Post-supernova remnants of some larger mass stars. Gravitational pressure has forced a total collapse and the madd of a neutron star is not composed of atoms but neutrons. Density is enormous. Rotating ones are called pulsars.

Black hole

Post-supernova remnant of larger mass stars. Escape velocity of a black hole is faster than the speed of light.

Cepheid variables

Have a regular variation in brightness and luminosity due to an oscillation (contractions and compression) in the size of a star. There is a link between the period of the brightness variation and their average luminosity so they can be used to calculate the distance to some galaxies (act as "standard candles"

Binary stars

Two or more stars in orbit around their common centre of mass

Wein's law

Wien's displacement law states that the black body radiation curve for different temperatures peaks at a wavelength inversely proportional to the temperature.

Hubble's law

The distant galaxies we see in all directions are moving away from the Earth, as evidenced by their red shifts. Hubble's law describes this expansion.
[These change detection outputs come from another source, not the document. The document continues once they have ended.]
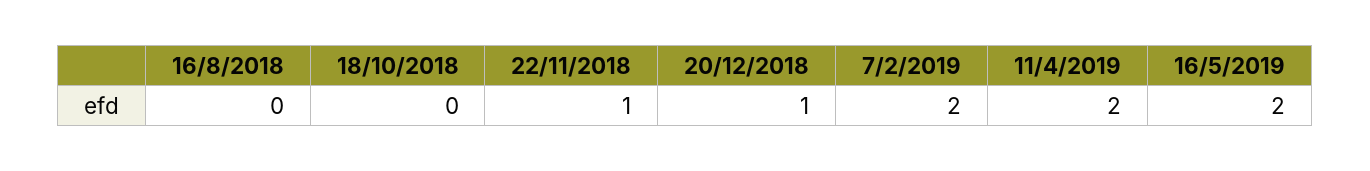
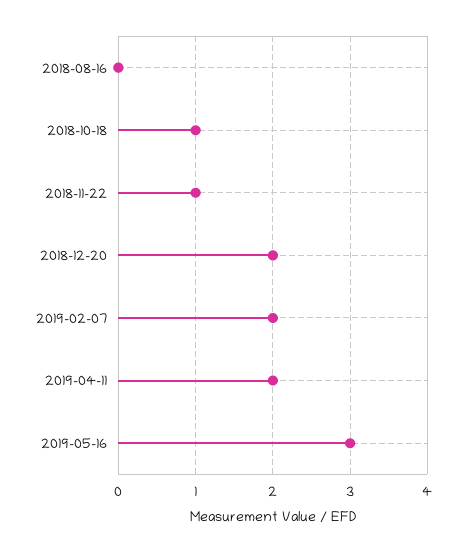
  {
    "16/8/2018": 0,
-   "18/10/2018": 0,
+   "18/10/2018": 1,
    "22/11/2018": 1,
-   "20/12/2018": 1,
+   "20/12/2018": 2,
    "7/2/2019": 2,
    "11/4/2019": 2,
-   "16/5/2019": 2
+   "16/5/2019": 3
  }

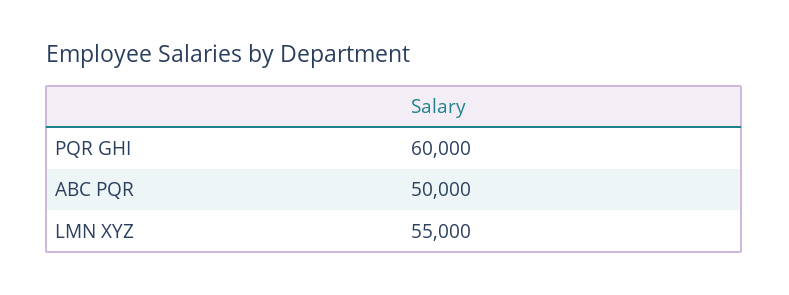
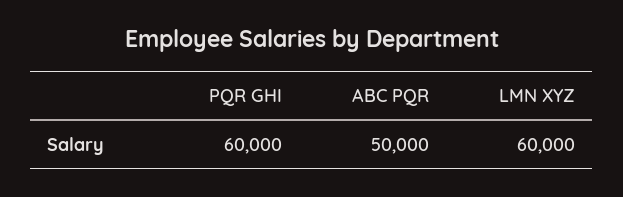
  {
    "PQR GHI": 60000,
    "ABC PQR": 50000,
-   "LMN XYZ": 55000
+   "LMN XYZ": 60000
  }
Cosmic microwave background

Isotopic microwave radiation from all directions in space corresponding with a temperature of 2.73K, which fits with the Big Bang models predictions of the universe expanding (wavelength increases) and cooling (temperature matched prediction).

Big Bang Theory

All matter originated from the same point 15 billion years ago, the Big Bang model predicts that since a certain moment when things were all together with very high pressure and temperature there was an initial rapid expansion, and then now a steady expansion of spacetime during which the Universe's temperature and density have been decreasing. Big Bang = creation of space and time.

Red shift equation

Evidence of universe expanding, galaxies moving away from us, light waves experience a red shift ( their velocity is small compared to the velocity of light) because the wavelength is altered by the Doppler effect as it is moving away.

Chandrasekhar limit

1.4 solar masses. Below this limit electron degeneracy pressure prevents further collapse, above this the gravitational pressure is too high, so it is the maximum mass for a white dwarf.

Oppenheimer-Volkoff limit

2-3 solar masses. This is the largest mass a neutron star can have, above which the neutron degeneracy pressure outwards is overcome by gravitational force inwards and it collapses into a black hole.

Visual binary

Can be distinguished as two separate stars using a telescope

Spectroscopic binary

Identified from the analysis of the spectrum of light from the 'star'. Over time the wavelengths show a periodic shift or splitting in frequency.

Eclipsing binary

Identified from the analysis of the brightness of the light from the 'star'. Over time the brightness shows a periodic variation.

Nebula

Interstellar clouds of dust, hydrogen and other ionized gases

Pulsar

Cosmic sources of weak radio wave energy that pulsate at a very rapid and precise frequency. Linked to rotating neutron stars.

Quasar

Point-like sources of light and radio waves that are very far away. (very large red shifts, limits of observable universe, so they must be emitting very much energy... theoretical models link them to energy being radiated as a result of whole stars falling into black holes)

Dark energy

Mechanisms that cause an accelerating universe are not fully understood, must involve an outward accelerating force to counteract inward gravitational, must be a source of energy and matter we can't see, this has been given the name "dark energy" and "dark matter"

Type Ia supernovae

Explosions involving white dwarf stars. The amount of energy released can be predicted accurately and so they can be used as standard candles. By comparing the luminosity of a type Ia supernova and its apparent brightness as observed in a given galaxy, the distance can be calculated.